--- Provided entries ---
╭──

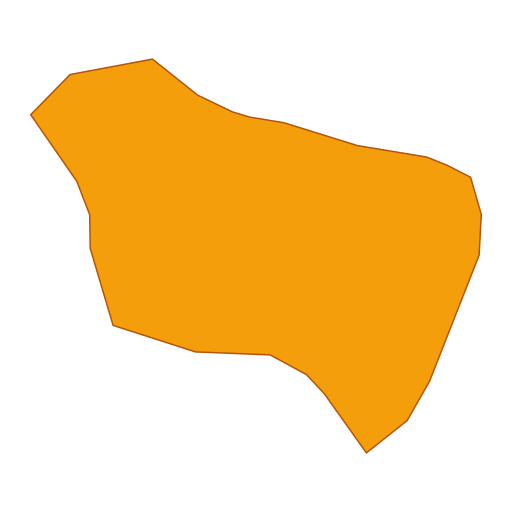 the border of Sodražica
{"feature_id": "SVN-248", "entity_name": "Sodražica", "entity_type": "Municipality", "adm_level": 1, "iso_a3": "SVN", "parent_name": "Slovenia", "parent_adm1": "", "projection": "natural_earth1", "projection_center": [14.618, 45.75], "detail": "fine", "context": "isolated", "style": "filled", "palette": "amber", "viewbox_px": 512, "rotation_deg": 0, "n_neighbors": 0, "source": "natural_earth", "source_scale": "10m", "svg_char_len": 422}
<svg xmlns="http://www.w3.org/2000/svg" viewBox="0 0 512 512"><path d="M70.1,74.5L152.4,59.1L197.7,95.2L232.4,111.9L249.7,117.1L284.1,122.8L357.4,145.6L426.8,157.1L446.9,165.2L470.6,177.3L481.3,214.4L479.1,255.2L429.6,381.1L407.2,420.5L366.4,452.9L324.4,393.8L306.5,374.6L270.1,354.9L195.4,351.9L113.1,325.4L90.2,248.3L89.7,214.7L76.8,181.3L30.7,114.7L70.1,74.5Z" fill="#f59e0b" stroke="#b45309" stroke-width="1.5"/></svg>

╰──
╭──

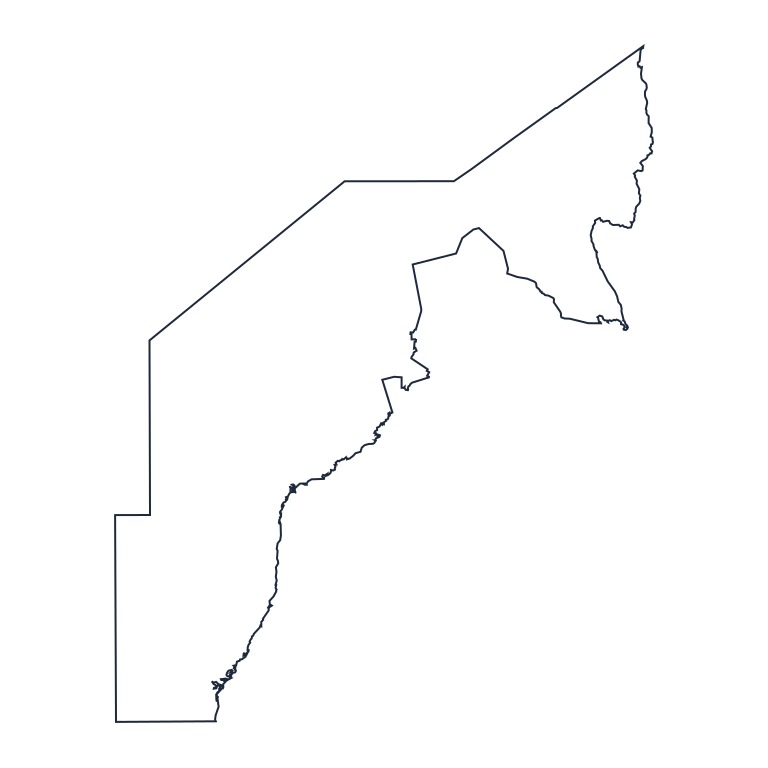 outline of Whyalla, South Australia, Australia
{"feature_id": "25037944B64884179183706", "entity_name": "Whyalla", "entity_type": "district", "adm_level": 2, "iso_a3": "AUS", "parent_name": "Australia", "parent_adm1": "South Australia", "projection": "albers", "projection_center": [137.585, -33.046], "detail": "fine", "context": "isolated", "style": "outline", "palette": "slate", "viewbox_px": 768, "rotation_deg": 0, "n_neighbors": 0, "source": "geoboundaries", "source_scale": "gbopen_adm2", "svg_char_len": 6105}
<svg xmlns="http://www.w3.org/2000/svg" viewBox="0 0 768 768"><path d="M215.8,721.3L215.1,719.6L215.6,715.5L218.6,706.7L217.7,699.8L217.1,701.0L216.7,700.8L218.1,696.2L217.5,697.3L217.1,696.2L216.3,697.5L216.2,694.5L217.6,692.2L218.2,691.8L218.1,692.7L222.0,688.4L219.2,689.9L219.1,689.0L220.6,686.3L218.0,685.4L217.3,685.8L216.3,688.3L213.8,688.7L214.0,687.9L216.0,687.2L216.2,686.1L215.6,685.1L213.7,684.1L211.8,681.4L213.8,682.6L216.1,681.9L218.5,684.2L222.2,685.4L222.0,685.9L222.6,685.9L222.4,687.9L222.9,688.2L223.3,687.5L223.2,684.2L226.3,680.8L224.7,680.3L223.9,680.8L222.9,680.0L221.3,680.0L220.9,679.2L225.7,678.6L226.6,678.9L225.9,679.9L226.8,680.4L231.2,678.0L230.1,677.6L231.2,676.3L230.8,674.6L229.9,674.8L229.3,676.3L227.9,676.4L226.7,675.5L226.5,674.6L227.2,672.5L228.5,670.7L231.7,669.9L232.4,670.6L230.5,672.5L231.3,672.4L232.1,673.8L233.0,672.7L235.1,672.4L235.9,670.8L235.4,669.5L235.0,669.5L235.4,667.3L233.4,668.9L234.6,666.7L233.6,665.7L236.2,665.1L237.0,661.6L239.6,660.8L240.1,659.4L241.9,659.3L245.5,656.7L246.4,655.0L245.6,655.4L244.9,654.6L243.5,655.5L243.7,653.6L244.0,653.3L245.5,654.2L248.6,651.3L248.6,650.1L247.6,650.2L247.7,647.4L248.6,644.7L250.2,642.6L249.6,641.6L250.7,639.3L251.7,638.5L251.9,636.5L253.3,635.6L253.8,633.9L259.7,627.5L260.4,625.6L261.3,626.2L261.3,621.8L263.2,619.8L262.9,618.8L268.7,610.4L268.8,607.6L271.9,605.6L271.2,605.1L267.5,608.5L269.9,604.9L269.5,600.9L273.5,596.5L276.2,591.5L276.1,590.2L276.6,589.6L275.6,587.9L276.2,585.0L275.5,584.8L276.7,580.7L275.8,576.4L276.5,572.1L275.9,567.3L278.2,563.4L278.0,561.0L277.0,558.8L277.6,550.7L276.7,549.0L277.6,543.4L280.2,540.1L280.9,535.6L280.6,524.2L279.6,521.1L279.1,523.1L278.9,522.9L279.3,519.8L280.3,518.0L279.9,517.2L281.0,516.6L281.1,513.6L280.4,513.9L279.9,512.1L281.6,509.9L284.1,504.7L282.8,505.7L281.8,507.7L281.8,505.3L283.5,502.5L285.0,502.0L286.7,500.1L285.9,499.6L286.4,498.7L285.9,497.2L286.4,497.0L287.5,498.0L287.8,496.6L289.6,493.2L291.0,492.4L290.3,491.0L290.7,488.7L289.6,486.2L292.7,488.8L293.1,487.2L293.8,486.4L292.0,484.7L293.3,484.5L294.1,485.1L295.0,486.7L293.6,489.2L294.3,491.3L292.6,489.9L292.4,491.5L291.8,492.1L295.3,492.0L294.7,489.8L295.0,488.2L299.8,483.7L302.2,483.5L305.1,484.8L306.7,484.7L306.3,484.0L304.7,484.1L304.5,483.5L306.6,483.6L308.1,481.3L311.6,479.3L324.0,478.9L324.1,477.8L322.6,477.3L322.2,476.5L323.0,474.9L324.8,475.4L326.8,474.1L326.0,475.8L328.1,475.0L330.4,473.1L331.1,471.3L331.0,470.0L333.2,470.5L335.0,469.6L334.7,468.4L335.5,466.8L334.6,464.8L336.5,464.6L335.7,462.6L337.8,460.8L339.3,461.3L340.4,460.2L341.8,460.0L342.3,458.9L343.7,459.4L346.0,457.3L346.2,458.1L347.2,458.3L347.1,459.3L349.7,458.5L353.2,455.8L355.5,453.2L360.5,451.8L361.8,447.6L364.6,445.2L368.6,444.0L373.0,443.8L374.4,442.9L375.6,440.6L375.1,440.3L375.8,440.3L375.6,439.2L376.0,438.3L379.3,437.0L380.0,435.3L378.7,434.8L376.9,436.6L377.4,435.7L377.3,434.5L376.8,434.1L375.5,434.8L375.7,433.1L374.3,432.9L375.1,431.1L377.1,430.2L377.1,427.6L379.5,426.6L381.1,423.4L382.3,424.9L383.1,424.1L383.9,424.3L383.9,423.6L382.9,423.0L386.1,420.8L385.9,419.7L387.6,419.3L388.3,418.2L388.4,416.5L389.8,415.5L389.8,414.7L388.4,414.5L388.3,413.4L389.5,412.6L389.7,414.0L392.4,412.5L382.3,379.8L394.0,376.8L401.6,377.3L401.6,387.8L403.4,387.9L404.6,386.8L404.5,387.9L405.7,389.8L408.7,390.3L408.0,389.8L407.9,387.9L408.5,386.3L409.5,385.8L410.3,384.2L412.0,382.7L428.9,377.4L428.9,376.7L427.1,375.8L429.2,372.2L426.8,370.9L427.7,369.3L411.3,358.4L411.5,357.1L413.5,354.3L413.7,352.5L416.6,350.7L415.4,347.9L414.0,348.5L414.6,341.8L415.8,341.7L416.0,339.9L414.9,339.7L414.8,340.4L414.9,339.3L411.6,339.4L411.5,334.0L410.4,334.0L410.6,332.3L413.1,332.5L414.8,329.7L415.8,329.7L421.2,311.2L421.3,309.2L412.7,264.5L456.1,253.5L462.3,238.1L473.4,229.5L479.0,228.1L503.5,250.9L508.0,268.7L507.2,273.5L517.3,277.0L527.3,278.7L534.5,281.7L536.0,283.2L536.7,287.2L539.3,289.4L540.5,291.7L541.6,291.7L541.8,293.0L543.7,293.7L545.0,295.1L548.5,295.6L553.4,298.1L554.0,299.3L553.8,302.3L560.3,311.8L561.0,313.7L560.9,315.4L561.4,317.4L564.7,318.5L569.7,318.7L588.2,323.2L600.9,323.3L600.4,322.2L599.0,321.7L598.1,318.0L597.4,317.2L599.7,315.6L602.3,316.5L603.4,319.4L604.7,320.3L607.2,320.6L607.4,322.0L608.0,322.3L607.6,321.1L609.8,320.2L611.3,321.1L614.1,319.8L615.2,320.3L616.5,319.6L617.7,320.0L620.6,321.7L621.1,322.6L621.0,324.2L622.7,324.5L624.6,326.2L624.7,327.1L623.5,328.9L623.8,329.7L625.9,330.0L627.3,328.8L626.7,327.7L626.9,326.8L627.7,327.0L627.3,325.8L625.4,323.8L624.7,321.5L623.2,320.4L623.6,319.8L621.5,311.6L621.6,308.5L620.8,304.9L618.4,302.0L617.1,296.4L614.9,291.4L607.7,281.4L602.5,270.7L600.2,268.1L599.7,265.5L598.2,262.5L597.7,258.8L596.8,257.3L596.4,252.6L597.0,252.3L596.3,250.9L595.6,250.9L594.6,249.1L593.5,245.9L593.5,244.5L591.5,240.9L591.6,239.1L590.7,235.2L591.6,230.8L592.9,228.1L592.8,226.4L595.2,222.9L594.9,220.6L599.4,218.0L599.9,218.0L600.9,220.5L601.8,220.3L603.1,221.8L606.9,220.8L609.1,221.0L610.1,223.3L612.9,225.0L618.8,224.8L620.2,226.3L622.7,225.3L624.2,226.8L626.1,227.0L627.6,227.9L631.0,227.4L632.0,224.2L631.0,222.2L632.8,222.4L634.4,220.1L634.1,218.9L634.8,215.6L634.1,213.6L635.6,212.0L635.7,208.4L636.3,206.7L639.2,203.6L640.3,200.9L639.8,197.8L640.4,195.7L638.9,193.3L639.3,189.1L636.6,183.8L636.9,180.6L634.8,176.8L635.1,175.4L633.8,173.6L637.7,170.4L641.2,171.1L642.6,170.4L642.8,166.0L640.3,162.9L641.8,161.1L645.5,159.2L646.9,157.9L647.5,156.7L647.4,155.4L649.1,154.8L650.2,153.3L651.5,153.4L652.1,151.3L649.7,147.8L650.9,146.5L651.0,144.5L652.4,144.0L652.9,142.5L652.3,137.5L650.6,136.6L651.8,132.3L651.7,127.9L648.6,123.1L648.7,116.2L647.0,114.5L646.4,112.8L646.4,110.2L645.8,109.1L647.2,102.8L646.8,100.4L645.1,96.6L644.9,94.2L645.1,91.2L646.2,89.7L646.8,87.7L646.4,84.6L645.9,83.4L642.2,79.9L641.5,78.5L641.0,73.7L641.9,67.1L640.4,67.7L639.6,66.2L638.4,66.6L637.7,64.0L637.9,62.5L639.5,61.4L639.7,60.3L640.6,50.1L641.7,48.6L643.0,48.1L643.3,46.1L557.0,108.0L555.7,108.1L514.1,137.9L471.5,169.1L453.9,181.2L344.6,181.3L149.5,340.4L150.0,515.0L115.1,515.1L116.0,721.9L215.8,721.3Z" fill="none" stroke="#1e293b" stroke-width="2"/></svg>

╰──

--- Task requirements ---
Can you pull out every line above that holds the string "palette" and copy each one?

--- Exercise response ---
{"feature_id": "SVN-248", "entity_name": "Sodražica", "entity_type": "Municipality", "adm_level": 1, "iso_a3": "SVN", "parent_name": "Slovenia", "parent_adm1": "", "projection": "natural_earth1", "projection_center": [14.618, 45.75], "detail": "fine", "context": "isolated", "style": "filled", "palette": "amber", "viewbox_px": 512, "rotation_deg": 0, "n_neighbors": 0, "source": "natural_earth", "source_scale": "10m", "svg_char_len": 422}
{"feature_id": "25037944B64884179183706", "entity_name": "Whyalla", "entity_type": "district", "adm_level": 2, "iso_a3": "AUS", "parent_name": "Australia", "parent_adm1": "South Australia", "projection": "albers", "projection_center": [137.585, -33.046], "detail": "fine", "context": "isolated", "style": "outline", "palette": "slate", "viewbox_px": 768, "rotation_deg": 0, "n_neighbors": 0, "source": "geoboundaries", "source_scale": "gbopen_adm2", "svg_char_len": 6105}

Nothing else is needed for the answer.